Damit sich Nützlinge wie der Marienkäfer, der Blattläuse frisst, in den Weinbergen wohl fühlen, hat die Winzerfamilie Streuobstwiesen, Blühstreifen, Trockenmauern und drei mehr als fünf Meter hohe Lebenstürme angelegt, in denen neben Insekten auch Reptilien, Kleinsäuger und Vögel Unterschlupf finden.
Weniger Emissionen dank neuer Rebsorten
Darüber hinaus setzt der Wilhelmshof auf besonders robuste Rebsorten. In den 1990er-Jahren begannen Züchter Wild- und Kulturreben zu kreuzen, daraus entstanden neue, pilzwiderstandsfähige Rebsorten, Piwis oder Zukunftsweine genannt. Familie Roth baut mit Cabernet Blanc und Satin Noir zwei dieser Zukunftsweine an. „In Weinhängen mit diesen Sorten können wir die Pflanzenschutzmaßnahmen um bis zu 80 Prozent reduzieren und müssen nur etwa halb so oft mit dem Traktor in den Weinberg fahren“, sagt die Winzerin und fasst zusammen: „Insgesamt lassen sich die CO2-Emissionen mit dem Anbau von Zukunftsweinen um bis zu 75 Prozent reduzieren.“ Trotz dieser Vorteile gedeihen die neuen Rebarten laut Deutschem Weininstitut erst auf rund drei Prozent der deutschen Weinflächen. Das liegt vor allem daran, dass die Verbraucher die Sorten bislang kaum kennen und deshalb wenig nachfragen.

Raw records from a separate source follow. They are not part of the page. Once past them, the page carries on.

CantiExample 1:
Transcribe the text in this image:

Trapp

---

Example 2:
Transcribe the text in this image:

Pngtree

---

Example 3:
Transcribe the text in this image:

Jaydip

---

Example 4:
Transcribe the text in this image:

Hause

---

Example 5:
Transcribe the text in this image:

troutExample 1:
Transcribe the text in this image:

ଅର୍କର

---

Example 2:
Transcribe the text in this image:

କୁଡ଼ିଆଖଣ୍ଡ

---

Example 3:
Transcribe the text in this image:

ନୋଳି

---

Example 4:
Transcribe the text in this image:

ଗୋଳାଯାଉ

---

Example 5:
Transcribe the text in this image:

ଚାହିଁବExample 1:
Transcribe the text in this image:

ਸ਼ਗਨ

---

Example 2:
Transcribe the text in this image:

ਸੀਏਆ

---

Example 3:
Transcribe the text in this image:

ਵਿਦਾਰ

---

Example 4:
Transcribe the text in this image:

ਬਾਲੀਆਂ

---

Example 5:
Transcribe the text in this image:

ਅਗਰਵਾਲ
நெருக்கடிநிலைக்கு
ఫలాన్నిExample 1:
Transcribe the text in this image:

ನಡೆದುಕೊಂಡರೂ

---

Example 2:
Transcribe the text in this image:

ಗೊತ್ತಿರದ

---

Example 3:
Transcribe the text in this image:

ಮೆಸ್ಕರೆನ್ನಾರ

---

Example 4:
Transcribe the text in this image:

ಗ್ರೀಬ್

Nachhaltige Energiequellen auf dem Weingut sind selbstverständlich
Die benötigte Energie gewinnt das Weingut ebenfalls möglichst nachhaltig: Rund 40 Prozent des genutzten Stroms stammt aus eigenen Photovoltaikanlagen. Wohnhaus und Büro sind an eine mit Solarstrom betriebene Wärmepumpe angeschlossen, die das Brauchwasser erwärmt. Ein Holzvergaserkessel, den die Winzerfamilie im Winter mit gerodeten Weinbergstöcken befeuert, ersetzt seit einigen Jahren die Ölheizung.
Sogar die Weinkühlung erfolgt auf dem Wilhelmshof klimaschonend: Ihre Holzfässer lagern die Winzer in einem 1840 erbauten Keller, dessen Wände aus Sandstein sind. Dieser hält die Temperatur konstant zwischen 12 und 14 Grad, im Sommer und im Winter. In einem zweiten, neueren Keller lagern die abgefüllten Flaschen – hier sorgen energieeffiziente Ventilatoren für ausreichende Kühle.

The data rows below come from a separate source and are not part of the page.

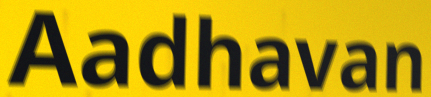
Aadhavan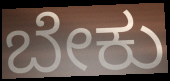
ಬೇಕು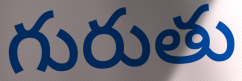
గురుతు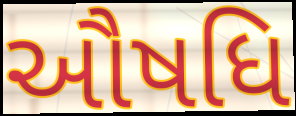
ઔષધિ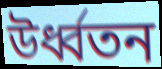
উর্ধ্বতন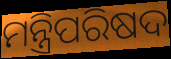
ମନ୍ତ୍ରିପରିଷଦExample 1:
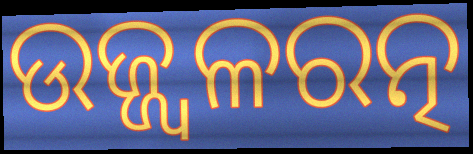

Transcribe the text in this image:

ଉଜ୍ଜ୍ୱଳରତ୍ନ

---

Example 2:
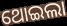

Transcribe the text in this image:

ଥୋଇଲା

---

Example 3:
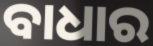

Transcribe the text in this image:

ବାଧାର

Alternativen zur Einweg-Weinflasche gehören die Zukunft
Apropos Flaschen: Hier schlummert großes Potenzial, um die Ökobilanz nachhaltig zu verbessern – auch für den Wilhelmshof. Im Jahr 2023 haben Winzerbetriebe in Deutschland 8,6 Millionen Hektoliter Wein und Most produziert. Genug, um rund 1,1 Milliarden 0,75-Liter-Glasflaschen zu füllen. Einsparmöglichkeiten bieten dünnwandige Leichtglasflaschen, die in der Herstellung weniger Rohstoffe benötigen und beim Transport weniger Emissionen verursachen als herkömmliche Flaschen. Das geht Roth aber nicht weit genug: „Ein Pfandsystem wäre ideal. Dazu müsste man sich aber auf ein einheitliches Flaschendesign einigen.“ Unternehmen wie die Verallia Deutschland AG arbeiten bereits daran. Der Glasproduzent aus Bad Wurzach hat 2023 eine Wein-Mehrwegflasche eingeführt und kümmert sich um Lehrgut-Rückführung und Flaschenspülung.

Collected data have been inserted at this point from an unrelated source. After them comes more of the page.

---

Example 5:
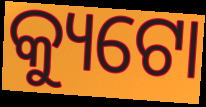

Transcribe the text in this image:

କ୍ୟୁଟୋ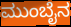
ಮುಂಬೈನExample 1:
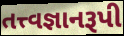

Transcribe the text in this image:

તત્ત્વજ્ઞાનરૂપી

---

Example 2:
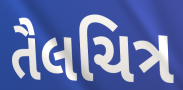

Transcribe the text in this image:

તૈલચિત્ર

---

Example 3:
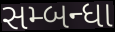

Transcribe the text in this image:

સમ્બન્ધા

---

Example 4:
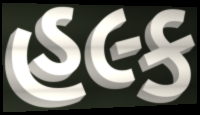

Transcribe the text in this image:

હલ્ક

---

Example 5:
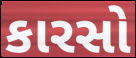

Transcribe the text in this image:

કારસોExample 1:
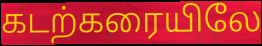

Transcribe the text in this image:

கடற்கரையிலே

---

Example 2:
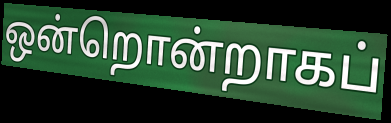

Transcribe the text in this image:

ஒன்றொன்றாகப்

Für die Gastronomie böten sich auch Mehrwegfässer oder Bag-in-Box-Lösungen an. Roth: „Bei leichten Weißweinen, die in großen Mengen ausgeschenkt werden, funktioniert das gut. Für teure Rotweine, die mehrere Jahre in der Flasche nachreifen, sind diese Varianten nicht geeignet.“ Für die Winzerin gilt für alternative Verpackungen letztendlich dasselbe, wie für Piwi-Weine: „Nur, wenn die Nachfrage am Markt steigt, gelingt die Umstellung.“
103.687 Hektar
umfassten die Rebflächen 2023 in Deutschland.
Quelle: Destatis
42,6 Prozent
der in Deutschland verbrauchten pfandpflichtigen Getränke stammten 2021 aus Mehrwegverpackungen.